Now, Amin takes matters into his own hands and travels to the slums of Bangkok in search of a better life. But instead of succeeding, he falls in love with a street girl named Suri. Though Suri proves to be an innocent as well as beautiful girl, Amin soon finds that her life has been touched by corruption and violence. Forced to leave town, Amin takes up with another street vendor and engages in a life of crime. However, when he witnesses a brutal attack on a Chinese tourist by drug dealers, he returns home and makes peace with his sister Suri, who becomes his legal wife.

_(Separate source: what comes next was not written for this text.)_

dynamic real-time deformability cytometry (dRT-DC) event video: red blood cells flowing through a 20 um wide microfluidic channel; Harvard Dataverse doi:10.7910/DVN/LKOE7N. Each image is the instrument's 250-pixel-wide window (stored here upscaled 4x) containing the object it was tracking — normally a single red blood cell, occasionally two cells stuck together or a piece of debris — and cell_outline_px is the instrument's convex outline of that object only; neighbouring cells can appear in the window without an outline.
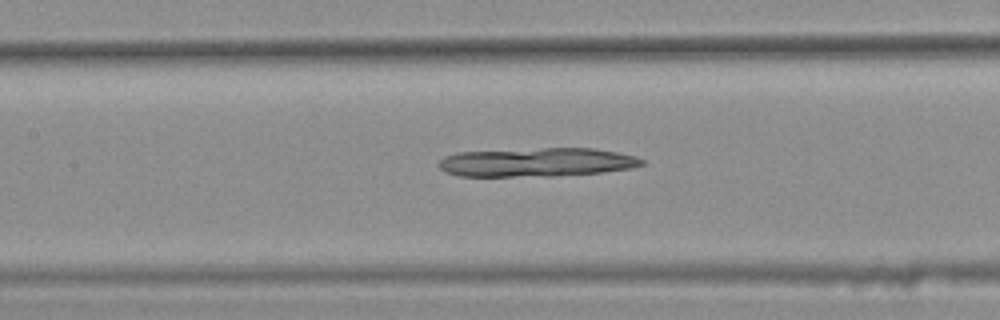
{"species": "common noctule bat (a hibernating species)", "species_latin": "Nyctalus noctula", "temperature_condition": "warm", "stored_images_in_passage": 45, "camera_frame_rate_fps": 3000, "um_per_image_px": 0.085, "animal": {"sex": "female", "body_mass_g": 25.1}, "frame": {"image": 1, "passage_image": 23, "time_ms": 7.333, "image_size_px": [1000, 320], "cell_outline_px": [[644, 164], [632, 168], [604, 172], [556, 176], [460, 176], [444, 172], [436, 164], [444, 156], [456, 152], [544, 148], [592, 148], [616, 152], [636, 156], [644, 160]], "centroid_in_image_um": [45.61, 13.79], "position_along_channel_um": 161.8, "area_um2": 34.33}}
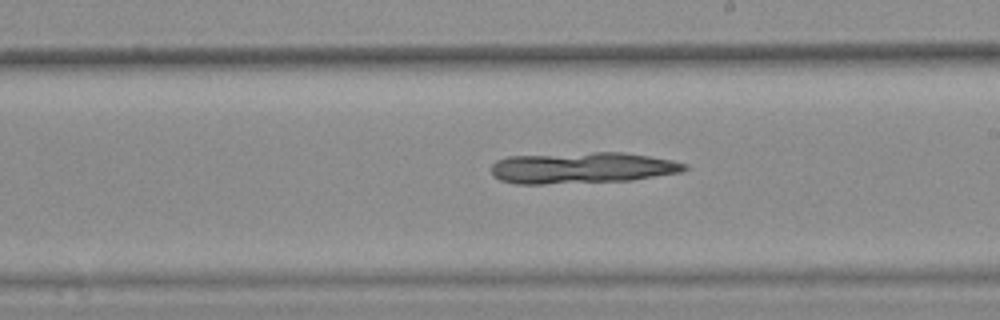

As the film progresses, Amin also encounters various challenges including a near-fatal shooting that leaves him paralyzed and a near-death experience in which he realizes he is going insane. In addition to these life changing experiences, Amin also forms strong bonds with several members of the local Thai royal family including the son of the current King. The novel progresses through the lives of Amin and his friends as they strive to make ends meet and fight for economic and social rights for the poor and powerless.
Although it may seem at times to descend into farcical and exaggerated portions, this film is a near-perfect comedy for those who like slapstick and live-action movies. It is also worth noting that despite the dark underpinnings of the story, the film maintains its sense of humor throughout and is no easy ride for anyone to watch. The sheer cheekiness of some scenes is what makes it a great addition to the ever-growing list of Thai movie favorites.
Overall, King of the Damned is a refreshing and entertaining film from Thai director Pawelpol Poonyan. While not the greatest film of its time, it is still a worthy addition to the long list of Thai films that have been made. Those not interested in the story or the fighting will not leave disappointed, as the film offers some great laughs and has an entertaining and original plot. For those looking for a solid martial arts movie with a doses of comedy, then Live satta king fast is a definite must-see.